Today I start Descovy as PrEP.
It’s been a bit of an ordeal getting here, but grateful and amazed that the option is available.
I take my health seriously.
I take my sexual health very seriously.
I take my sexual freedoms seriously and responsibly.
I’m HIV-. I can’t account for that in any real way given the time, place, and the actions of my 20’s and 30’s. Nonetheless, I am.
Joe (Ralph’s partner) is HIV+. He was positive for years before we met. He told me his status on our first date.
It had been, for me, 10 years of losing friends, co-workers, lovers. It had been years working in hospice care and running a group for sero-discordant couples. It had been 10 years of shutting myself down and closing myself off to penetration of my heart and my body.
But, in that moment, I knew this was the great love of my life.
Once in a while, I have a cellular knowing. This was one of those times.
I couldn’t, I wouldn’t, let fear of transmission force me to lean out of this relationship.
I had tasted such freedoms and then sealed them off so completely for the sake of a survival that was without love, intimacy, or full sexual expression.
Why? What was the point beyond mere survival?

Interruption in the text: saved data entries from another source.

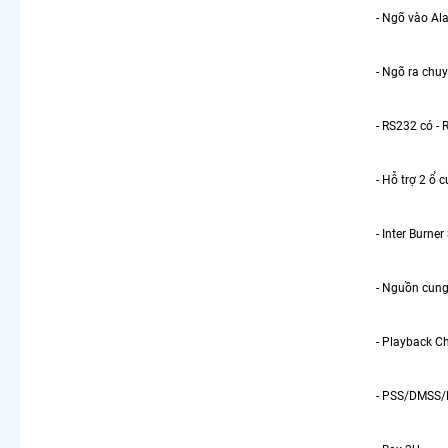
- Ngõ vào Al
- Ngõ ra chuy
- RS232 có - 
- Hỗ trợ 2 ổ 
- Inter Burne
- Nguồn cung
- Playback C
- PSS/DMSS/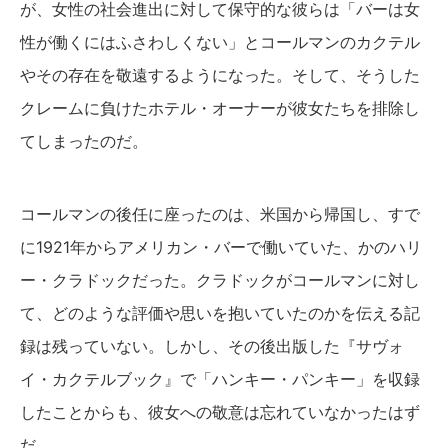
が、女性の社会進出に対して保守的な彼らは「バーは女
性が働くにはふさわしくない」とコールマンのカクテル
やその存在を敬遠するようになった。そして、そうした
クレームに負けたホテル・オーナーが彼女たちを排除し
てしまったのだ。
コールマンの後任に座ったのは、米国から帰国し、すで
に1921年からアメリカン・バーで働いていた、かのハリ
ー・クラドックだった。クラドックがコールマンに対し
て、どのような評価や思いを抱いていたのかを伝える記
録は残っていない。しかし、その後出版した『サヴォ
イ・カクテルブック』で「ハンキー・パンキー」を収録
したことからも、彼女への敬意は忘れていなかったはず
だ。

To paraphrase Anais Nin, it was more painful to risk remaining closed off to love and sex, than it was to risk letting them blossom.
And they have.
It’s been 26 years in a sero-discordant/magnetic couple.
We used condoms (yes, I hate them, and yes, they can be boner-killers). We were monogamous for over a decade. We learned to play both safely and deliciously.
Move Onto 2015
Joe and I had the same doctor. Great guy, and an Infectious Disease specialist. He recommended that I go on Truvada. Even though Joe was undetectable and untransmittable, we were open and sometimes I was versatile and not an exclusive top. Just to be safe, he said. I thought about it for a while and conceded that it was a good idea. I started PrEP.
Joe and I went to Provincetown a number of months after. It was a wonderful vacation. One day hanging out at the house, I asked him to bareback me.
I had not done that in decades. We had never done that.
On that day, in the rain, in Provincetown, we did. It was so beautiful, hot, intimate and erotic. As he shot inside me, everything about my youth, my sex, our sex, liberations and prohibitions, fear, death, freedom. All of it flooded my head and fired up my brain. I wanted to stay in that moment forever.
All of the feelings, all of the sexual territory that had been ceded so long ago, the intimacy, the vulnerability, the fucking lust and abandon of the moment flooded me.
I never thought I would have that again.
I couldn’t let him go.
We clung and cried.
2019.
So, when I got my doctor’s email that he was concerned about elevations in my kidney functioning, come back for more tests and go off the Truvada in the meantime, it was not transactional for me. It brought up the same fears, the same losses, and rolled back a freedom that had been granted and now might be withdrawn.
I went back. Gave more blood for more tests.
Still elevated.
I could go off Truvada or I could change frequency to “on demand” PrEP which might have a lower toxicity – this means taking 2 tablets anywhere from 2 to 24 hours before sex, one tablet 24 hours later and another one 24 hours after that (it’s called 2-1-1). This way you lower the overall exposure and therefore toxicity of the medication. Or. I could try Descovy, which wasn’t FDA approved for PrEP so not covered by insurance.
It has been a rough bunch of months making these choices. When people say these are simple decisions, I believe, they are wrong. The answer may be obvious but the process of getting to a decision isn’t simple. At all. I have stayed on the daily dosage of Truvada. I’m comfortable with that choice and any ramifications. My body. My decision.
Today, however, I start my daily dose of Descovy. It is now covered, and my co-pay is the same. They believe that the small percentage of people who have side effects with kidney function and bone density on Truvada will do better on Descovy. I’m betting that I’m one of them.
Today I have hope and security in my decision. Today I have gratitude for the advances that have been made thus far. Today my joy is tempered with the knowledge that we still have no cure. So many decades, so many lost, and still no cure.
I am not a warrior. I am a survivor.
I am not a “Truvada whore”. I am a fully expressive sexual being.
I take my health seriously.
I take my sexual health very seriously.
I take my sexual freedoms seriously and responsibly.